── Input data

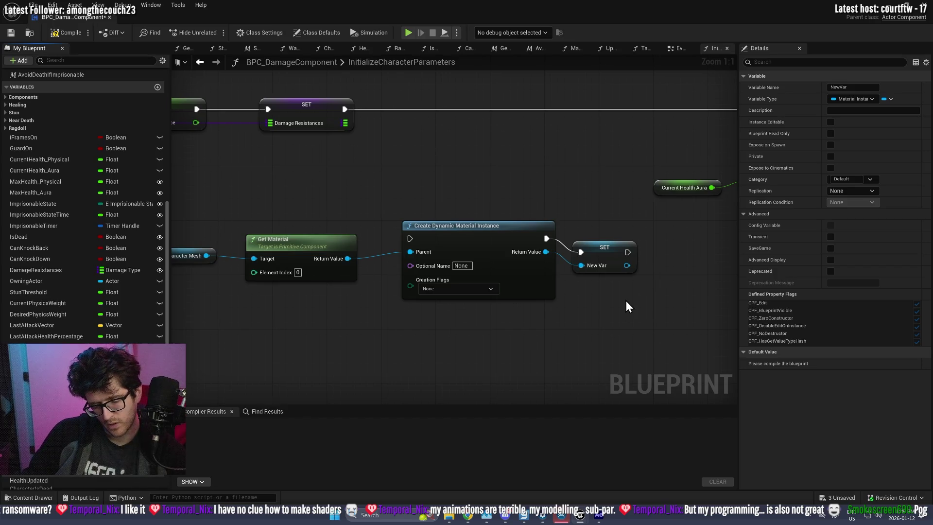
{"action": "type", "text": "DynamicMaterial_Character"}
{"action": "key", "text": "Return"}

────
── Input data

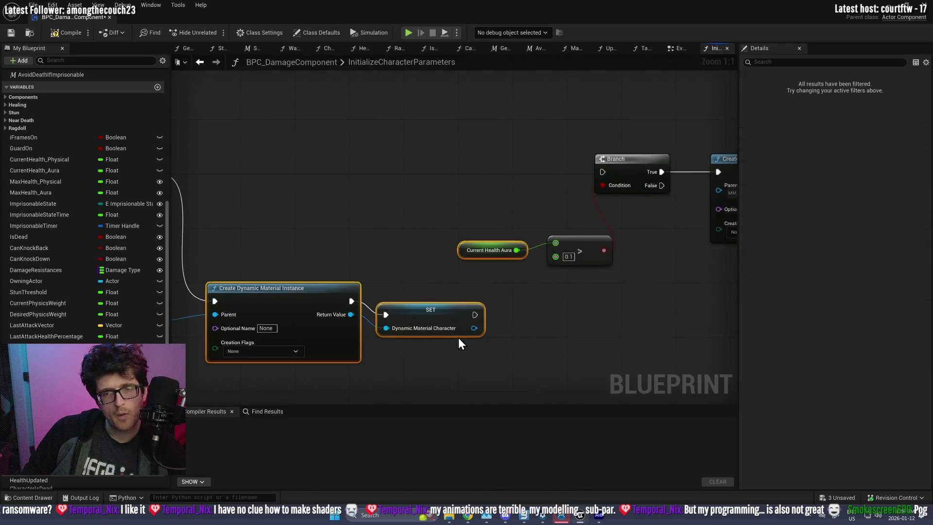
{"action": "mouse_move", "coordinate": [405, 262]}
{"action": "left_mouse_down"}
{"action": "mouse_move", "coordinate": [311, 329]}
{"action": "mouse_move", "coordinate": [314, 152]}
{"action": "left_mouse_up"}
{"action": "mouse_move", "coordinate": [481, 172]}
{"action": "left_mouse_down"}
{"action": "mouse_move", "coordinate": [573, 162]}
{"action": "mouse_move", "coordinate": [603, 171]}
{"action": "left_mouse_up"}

────

◆ **Problem**
Look at the records above. Copy every line where the string "coordinate" occurs.

◆ **Exercise answer**
{"action": "mouse_move", "coordinate": [405, 262]}
{"action": "mouse_move", "coordinate": [311, 329]}
{"action": "mouse_move", "coordinate": [314, 152]}
{"action": "mouse_move", "coordinate": [481, 172]}
{"action": "mouse_move", "coordinate": [573, 162]}
{"action": "mouse_move", "coordinate": [603, 171]}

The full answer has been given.